Records from a data source

——

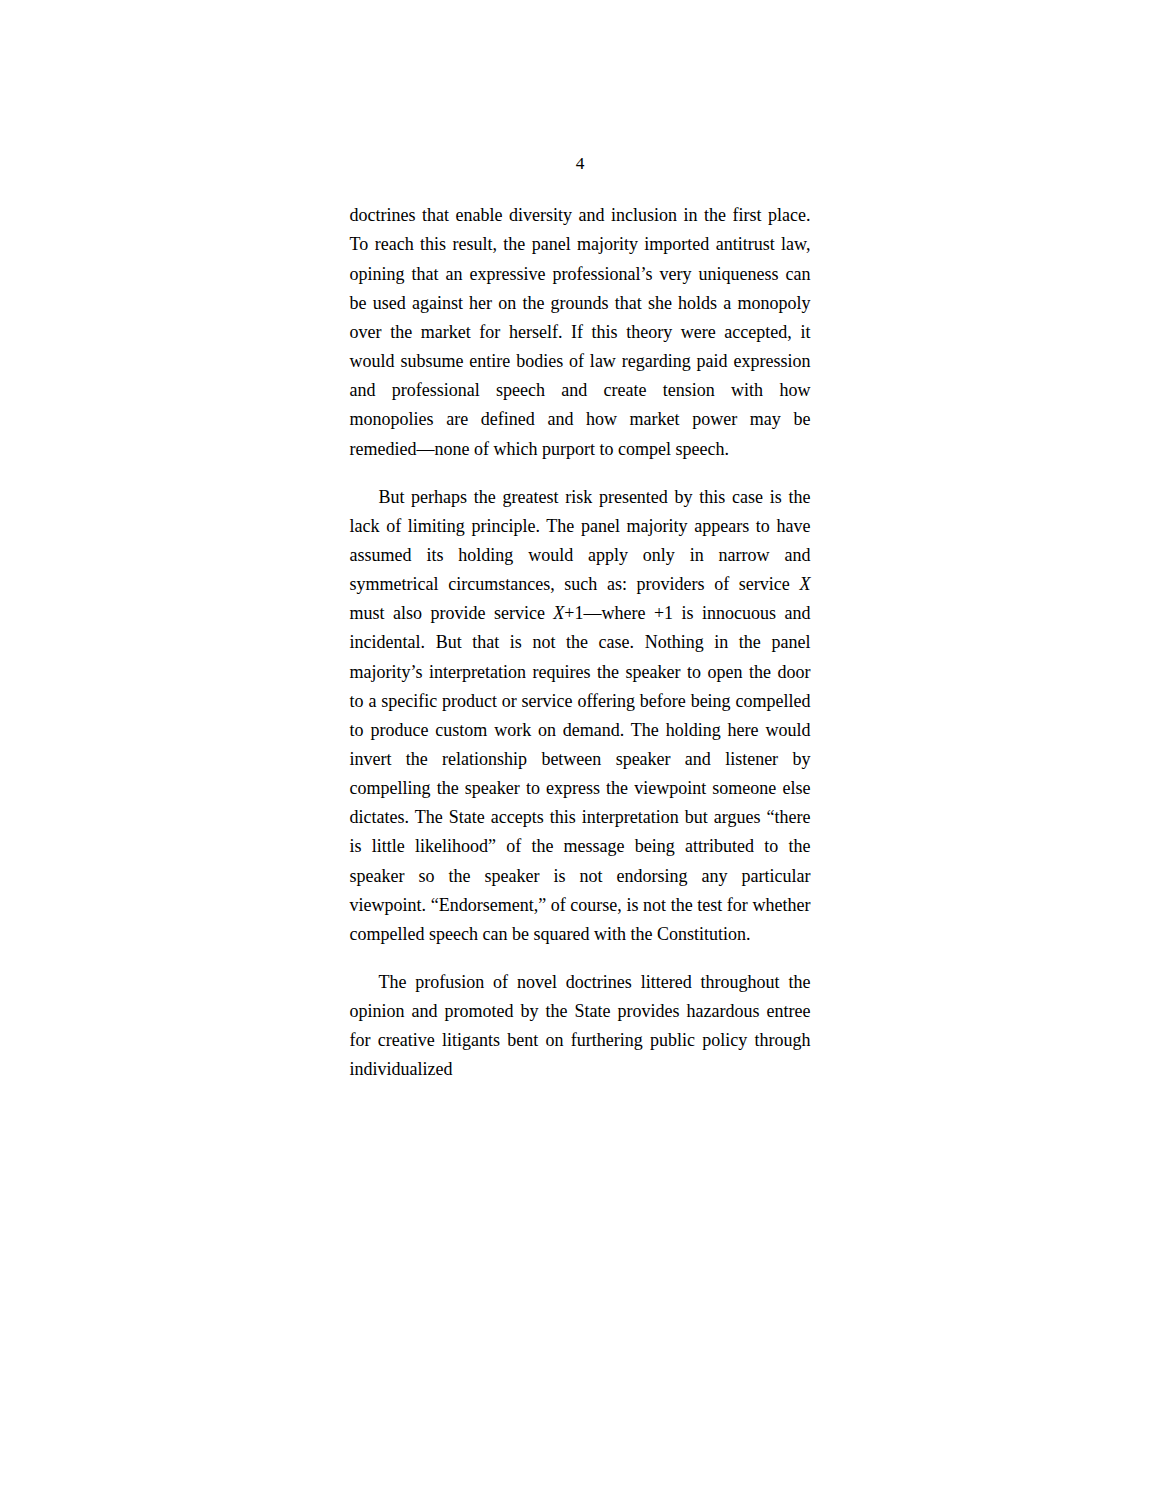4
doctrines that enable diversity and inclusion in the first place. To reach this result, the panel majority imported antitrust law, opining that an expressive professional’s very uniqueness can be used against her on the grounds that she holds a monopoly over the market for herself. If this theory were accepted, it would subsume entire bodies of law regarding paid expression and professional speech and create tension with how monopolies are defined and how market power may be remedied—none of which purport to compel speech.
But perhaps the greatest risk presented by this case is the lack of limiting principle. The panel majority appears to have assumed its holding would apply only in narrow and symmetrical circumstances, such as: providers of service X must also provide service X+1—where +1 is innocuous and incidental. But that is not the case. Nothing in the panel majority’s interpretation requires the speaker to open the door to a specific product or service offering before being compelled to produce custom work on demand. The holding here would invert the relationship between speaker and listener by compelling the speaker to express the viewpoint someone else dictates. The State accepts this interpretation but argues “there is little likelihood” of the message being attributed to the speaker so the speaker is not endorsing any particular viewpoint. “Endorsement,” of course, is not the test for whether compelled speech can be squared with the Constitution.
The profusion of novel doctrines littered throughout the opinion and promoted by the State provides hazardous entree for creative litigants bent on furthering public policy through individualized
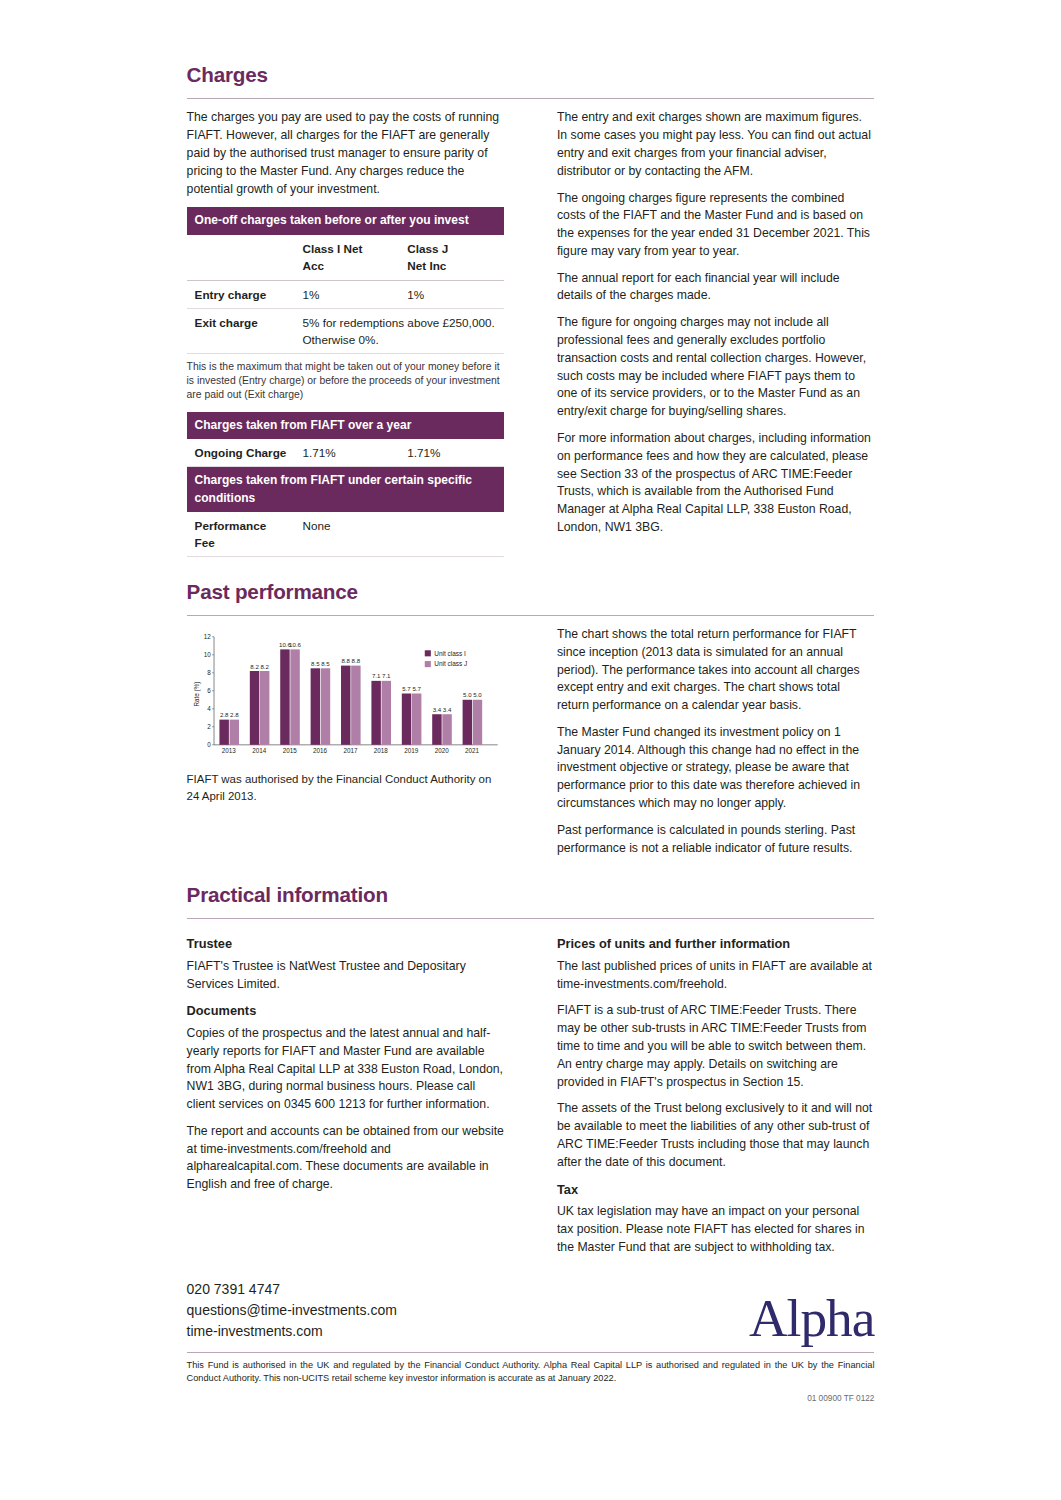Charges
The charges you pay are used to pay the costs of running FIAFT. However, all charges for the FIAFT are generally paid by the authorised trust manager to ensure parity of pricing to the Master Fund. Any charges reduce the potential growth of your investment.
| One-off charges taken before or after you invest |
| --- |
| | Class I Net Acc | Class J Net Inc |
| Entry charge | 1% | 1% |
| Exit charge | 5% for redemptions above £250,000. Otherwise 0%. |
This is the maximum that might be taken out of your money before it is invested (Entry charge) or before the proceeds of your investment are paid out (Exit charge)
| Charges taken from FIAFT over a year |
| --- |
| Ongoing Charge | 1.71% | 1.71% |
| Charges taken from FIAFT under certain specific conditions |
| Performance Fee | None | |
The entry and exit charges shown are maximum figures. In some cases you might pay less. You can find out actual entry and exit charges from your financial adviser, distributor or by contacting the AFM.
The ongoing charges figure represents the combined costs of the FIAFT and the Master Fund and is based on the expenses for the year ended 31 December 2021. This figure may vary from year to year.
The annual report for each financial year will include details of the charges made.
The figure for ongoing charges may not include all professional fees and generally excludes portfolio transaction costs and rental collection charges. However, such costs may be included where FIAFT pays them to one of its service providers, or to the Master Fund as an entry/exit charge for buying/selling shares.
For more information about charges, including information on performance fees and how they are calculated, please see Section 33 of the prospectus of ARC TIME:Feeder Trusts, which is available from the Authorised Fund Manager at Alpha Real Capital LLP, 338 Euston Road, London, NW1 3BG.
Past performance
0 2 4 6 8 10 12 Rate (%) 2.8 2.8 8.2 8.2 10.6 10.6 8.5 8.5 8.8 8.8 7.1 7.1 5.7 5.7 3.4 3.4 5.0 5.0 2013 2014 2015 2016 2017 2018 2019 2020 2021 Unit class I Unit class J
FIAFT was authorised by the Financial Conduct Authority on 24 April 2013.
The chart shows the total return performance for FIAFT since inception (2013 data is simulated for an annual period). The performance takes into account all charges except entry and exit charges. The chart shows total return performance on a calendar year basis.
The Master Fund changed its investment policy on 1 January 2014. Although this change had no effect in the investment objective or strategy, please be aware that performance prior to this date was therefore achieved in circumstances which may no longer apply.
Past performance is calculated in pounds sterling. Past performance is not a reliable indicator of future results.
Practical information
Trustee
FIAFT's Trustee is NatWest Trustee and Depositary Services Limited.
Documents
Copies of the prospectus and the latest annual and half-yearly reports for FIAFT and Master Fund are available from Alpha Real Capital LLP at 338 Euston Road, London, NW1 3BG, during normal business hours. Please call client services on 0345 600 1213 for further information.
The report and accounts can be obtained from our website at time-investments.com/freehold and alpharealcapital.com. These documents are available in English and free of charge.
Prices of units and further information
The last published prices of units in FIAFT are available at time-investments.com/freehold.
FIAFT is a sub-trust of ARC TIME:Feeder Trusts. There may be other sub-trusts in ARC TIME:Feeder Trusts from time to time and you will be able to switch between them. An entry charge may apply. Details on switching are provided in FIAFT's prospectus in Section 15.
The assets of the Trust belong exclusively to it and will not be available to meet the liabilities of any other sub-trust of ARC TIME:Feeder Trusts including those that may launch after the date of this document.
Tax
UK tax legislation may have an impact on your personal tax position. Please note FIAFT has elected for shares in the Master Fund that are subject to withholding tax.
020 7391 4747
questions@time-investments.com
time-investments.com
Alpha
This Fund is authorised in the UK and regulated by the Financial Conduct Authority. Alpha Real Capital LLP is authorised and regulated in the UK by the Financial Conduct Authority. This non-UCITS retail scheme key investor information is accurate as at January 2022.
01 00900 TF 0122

——

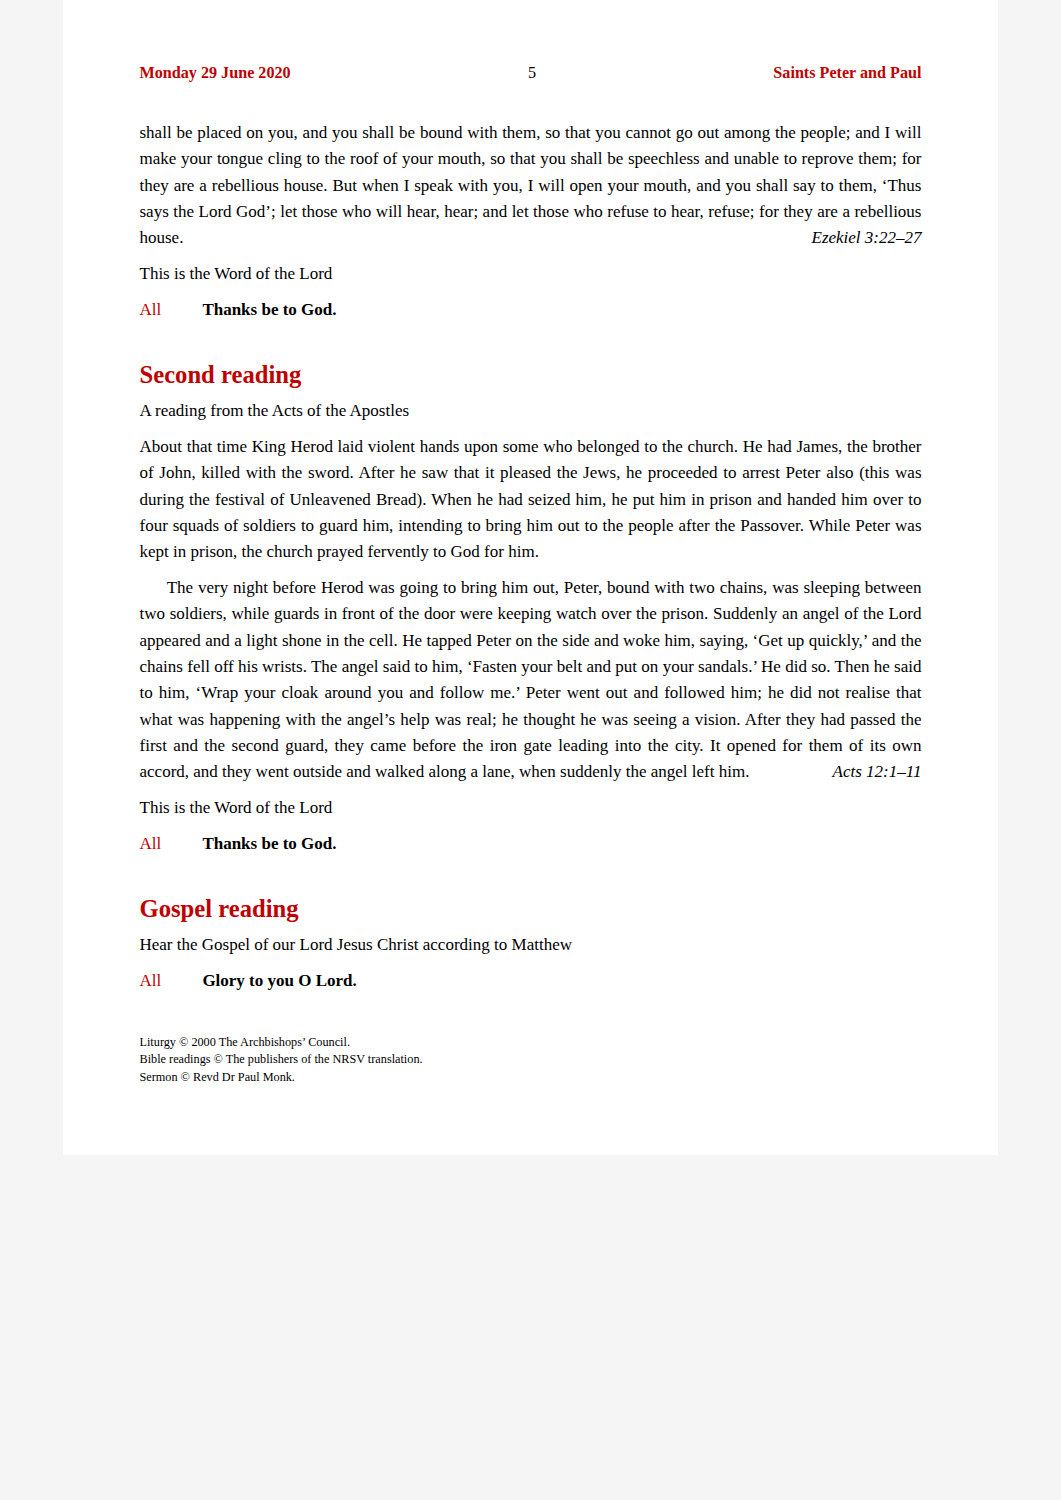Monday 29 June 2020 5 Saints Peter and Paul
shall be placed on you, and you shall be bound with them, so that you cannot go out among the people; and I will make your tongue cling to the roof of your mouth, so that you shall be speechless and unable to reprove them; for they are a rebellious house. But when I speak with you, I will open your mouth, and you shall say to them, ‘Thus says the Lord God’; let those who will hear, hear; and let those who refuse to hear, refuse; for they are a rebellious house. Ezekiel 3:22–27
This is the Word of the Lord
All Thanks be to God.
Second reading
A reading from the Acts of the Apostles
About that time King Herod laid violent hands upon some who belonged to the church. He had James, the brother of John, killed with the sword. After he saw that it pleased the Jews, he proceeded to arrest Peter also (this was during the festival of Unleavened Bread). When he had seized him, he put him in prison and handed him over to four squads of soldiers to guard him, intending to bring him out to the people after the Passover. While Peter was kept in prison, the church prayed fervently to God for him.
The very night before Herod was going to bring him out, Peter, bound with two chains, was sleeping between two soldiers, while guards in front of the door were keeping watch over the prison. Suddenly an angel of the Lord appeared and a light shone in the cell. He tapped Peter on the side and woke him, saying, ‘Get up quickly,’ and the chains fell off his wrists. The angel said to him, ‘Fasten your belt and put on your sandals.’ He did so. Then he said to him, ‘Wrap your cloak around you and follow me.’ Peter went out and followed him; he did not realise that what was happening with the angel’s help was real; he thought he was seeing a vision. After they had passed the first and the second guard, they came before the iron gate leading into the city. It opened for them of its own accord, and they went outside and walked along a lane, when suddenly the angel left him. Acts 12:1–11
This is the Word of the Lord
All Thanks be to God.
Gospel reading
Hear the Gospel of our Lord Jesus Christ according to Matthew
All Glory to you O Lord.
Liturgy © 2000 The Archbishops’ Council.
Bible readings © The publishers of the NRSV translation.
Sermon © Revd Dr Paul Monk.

——

Copy the lines above exactly, beginning at the line that has "Gospel reading" and stopping after the line that has "Sermon © Revd Dr Paul Monk.", and omit the rest.

Gospel reading
Hear the Gospel of our Lord Jesus Christ according to Matthew
All Glory to you O Lord.
Liturgy © 2000 The Archbishops’ Council.
Bible readings © The publishers of the NRSV translation.
Sermon © Revd Dr Paul Monk.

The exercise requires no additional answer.